Kenya Young paseaba en el estacionamiento trasero del Valley Hospital Medical Center.
Era un lunes por la tarde, cálido y soleado. Alguien había pintado velas blancas brillantes y flores llamativas en las ventanas que rodeaban la entrada principal del hospital.
En el estacionamiento de ambulancias y en el departamento de emergencias, sin embargo, no había decoraciones festivas. Era clínico, tranquilo. No había filas de gente esperando fuera, ni señales de multitudes dentro.
La joven se armó de valor. Habiendo estacionado en el lugar equivocado, caminó hacia el University Medical Center, donde su hermano yacía en una cama de la Unidad de Cuidados Intensivos (UCI), a punto de morir. Marlon Young, de 40 años, se había enfermado de COVID-19 sólo una semana antes, mientras trabajaba como taxista.
Había una ligera brisa. Young, de 39 años, estaba confundida, enojada, y fue admitida en el hospital por primera vez sólo para decir adiós.
En el piso de la UCI, mirando el débil cuerpo de su hermano a través del vidrio, cantó “Fly Like An Eagle” de Steve Miller Band. No sabe por qué; sólo se le ocurrió, dijo Young. Fue la única visitante en la unidad de unos 10 ó 15 otros pacientes, cada uno en su propia habitación, conectados a máquinas y monitores. Estaba sola en su estado de alerta, aparte de los extraños en bata.
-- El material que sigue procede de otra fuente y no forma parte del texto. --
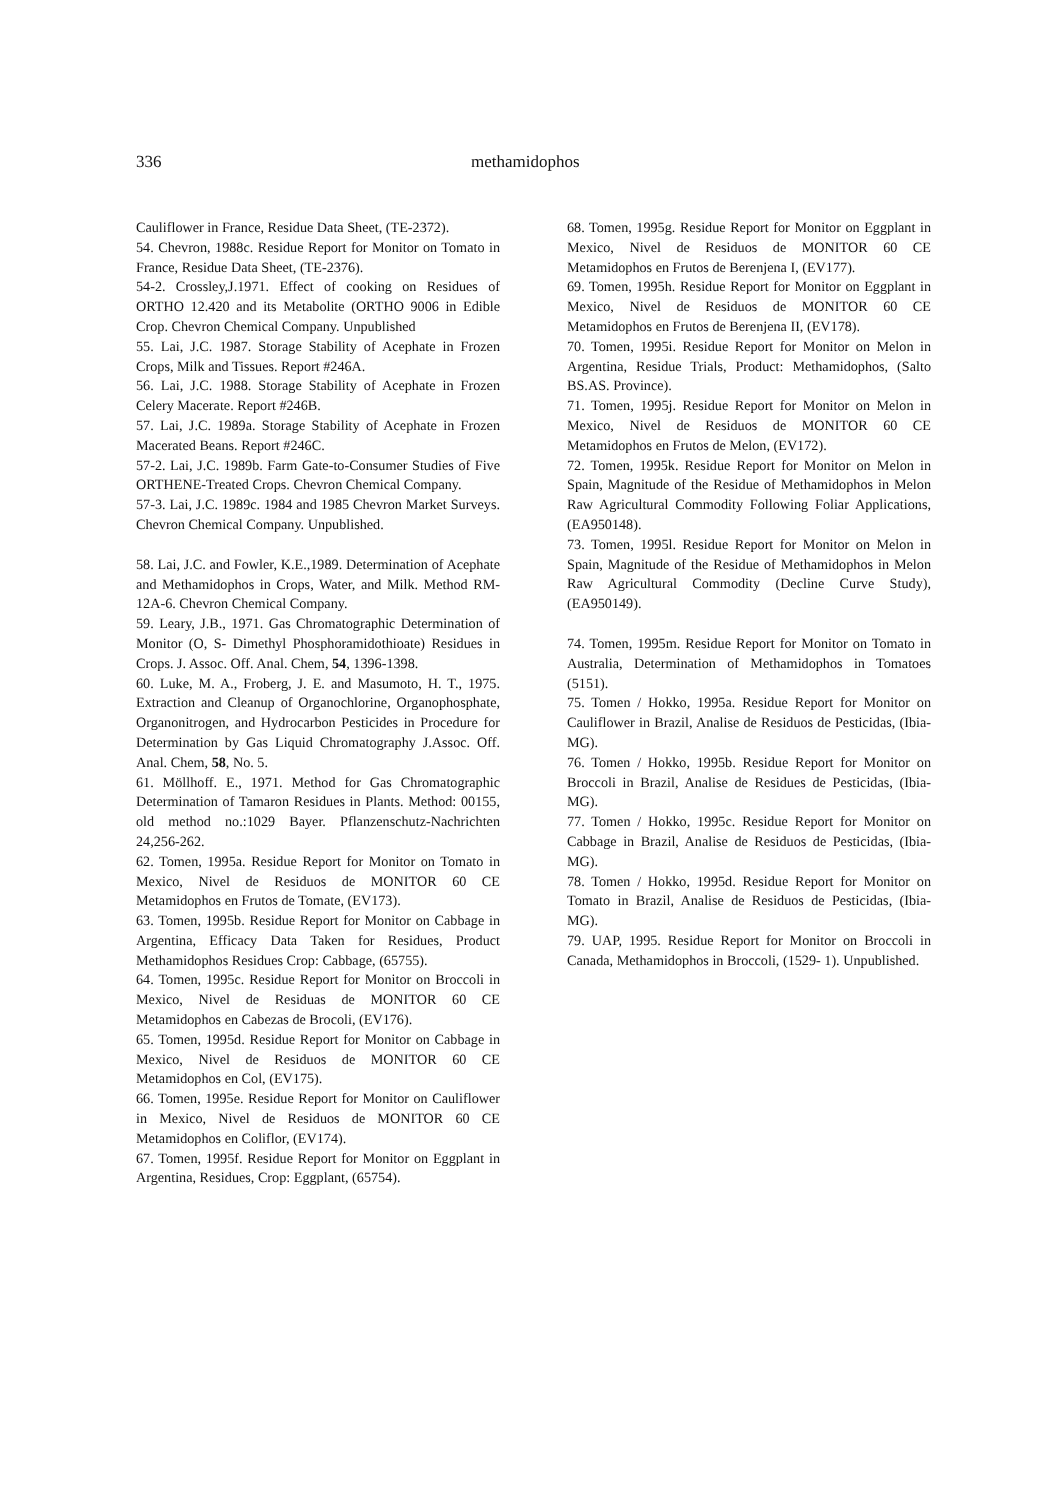336 methamidophos
Cauliflower in France, Residue Data Sheet, (TE-2372).
54. Chevron, 1988c. Residue Report for Monitor on Tomato in France, Residue Data Sheet, (TE-2376).
54-2. Crossley,J.1971. Effect of cooking on Residues of ORTHO 12.420 and its Metabolite (ORTHO 9006 in Edible Crop. Chevron Chemical Company. Unpublished
55. Lai, J.C. 1987. Storage Stability of Acephate in Frozen Crops, Milk and Tissues. Report #246A.
56. Lai, J.C. 1988. Storage Stability of Acephate in Frozen Celery Macerate. Report #246B.
57. Lai, J.C. 1989a. Storage Stability of Acephate in Frozen Macerated Beans. Report #246C.
57-2. Lai, J.C. 1989b. Farm Gate-to-Consumer Studies of Five ORTHENE-Treated Crops. Chevron Chemical Company.
57-3. Lai, J.C. 1989c. 1984 and 1985 Chevron Market Surveys. Chevron Chemical Company. Unpublished.
58. Lai, J.C. and Fowler, K.E.,1989. Determination of Acephate and Methamidophos in Crops, Water, and Milk. Method RM-12A-6. Chevron Chemical Company.
59. Leary, J.B., 1971. Gas Chromatographic Determination of Monitor (O, S- Dimethyl Phosphoramidothioate) Residues in Crops. J. Assoc. Off. Anal. Chem, 54, 1396-1398.
60. Luke, M. A., Froberg, J. E. and Masumoto, H. T., 1975. Extraction and Cleanup of Organochlorine, Organophosphate, Organonitrogen, and Hydrocarbon Pesticides in Procedure for Determination by Gas Liquid Chromatography J.Assoc. Off. Anal. Chem, 58, No. 5.
61. Möllhoff. E., 1971. Method for Gas Chromatographic Determination of Tamaron Residues in Plants. Method: 00155, old method no.:1029 Bayer. Pflanzenschutz-Nachrichten 24,256-262.
62. Tomen, 1995a. Residue Report for Monitor on Tomato in Mexico, Nivel de Residuos de MONITOR 60 CE Metamidophos en Frutos de Tomate, (EV173).
63. Tomen, 1995b. Residue Report for Monitor on Cabbage in Argentina, Efficacy Data Taken for Residues, Product Methamidophos Residues Crop: Cabbage, (65755).
64. Tomen, 1995c. Residue Report for Monitor on Broccoli in Mexico, Nivel de Residuas de MONITOR 60 CE Metamidophos en Cabezas de Brocoli, (EV176).
65. Tomen, 1995d. Residue Report for Monitor on Cabbage in Mexico, Nivel de Residuos de MONITOR 60 CE Metamidophos en Col, (EV175).
66. Tomen, 1995e. Residue Report for Monitor on Cauliflower in Mexico, Nivel de Residuos de MONITOR 60 CE Metamidophos en Coliflor, (EV174).
67. Tomen, 1995f. Residue Report for Monitor on Eggplant in Argentina, Residues, Crop: Eggplant, (65754).
68. Tomen, 1995g. Residue Report for Monitor on Eggplant in Mexico, Nivel de Residuos de MONITOR 60 CE Metamidophos en Frutos de Berenjena I, (EV177).
69. Tomen, 1995h. Residue Report for Monitor on Eggplant in Mexico, Nivel de Residuos de MONITOR 60 CE Metamidophos en Frutos de Berenjena II, (EV178).
70. Tomen, 1995i. Residue Report for Monitor on Melon in Argentina, Residue Trials, Product: Methamidophos, (Salto BS.AS. Province).
71. Tomen, 1995j. Residue Report for Monitor on Melon in Mexico, Nivel de Residuos de MONITOR 60 CE Metamidophos en Frutos de Melon, (EV172).
72. Tomen, 1995k. Residue Report for Monitor on Melon in Spain, Magnitude of the Residue of Methamidophos in Melon Raw Agricultural Commodity Following Foliar Applications, (EA950148).
73. Tomen, 1995l. Residue Report for Monitor on Melon in Spain, Magnitude of the Residue of Methamidophos in Melon Raw Agricultural Commodity (Decline Curve Study), (EA950149).
74. Tomen, 1995m. Residue Report for Monitor on Tomato in Australia, Determination of Methamidophos in Tomatoes (5151).
75. Tomen / Hokko, 1995a. Residue Report for Monitor on Cauliflower in Brazil, Analise de Residuos de Pesticidas, (Ibia-MG).
76. Tomen / Hokko, 1995b. Residue Report for Monitor on Broccoli in Brazil, Analise de Residues de Pesticidas, (Ibia-MG).
77. Tomen / Hokko, 1995c. Residue Report for Monitor on Cabbage in Brazil, Analise de Residuos de Pesticidas, (Ibia-MG).
78. Tomen / Hokko, 1995d. Residue Report for Monitor on Tomato in Brazil, Analise de Residuos de Pesticidas, (Ibia-MG).
79. UAP, 1995. Residue Report for Monitor on Broccoli in Canada, Methamidophos in Broccoli, (1529- 1). Unpublished.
Tardó unos cinco minutos en morir una vez que se le desconectó el soporte vital. No hubo fanfarria, ni anuncios, nada más que una amable enfermera para reconocer que su hermano mayor (con el que ella y sus otros seis hermanos habían crecido en una casa de adopción) estaba ahora muerto. Sólo uno de los más de dos mil 800 nevadenses que el coronavirus ha reclamado desde marzo.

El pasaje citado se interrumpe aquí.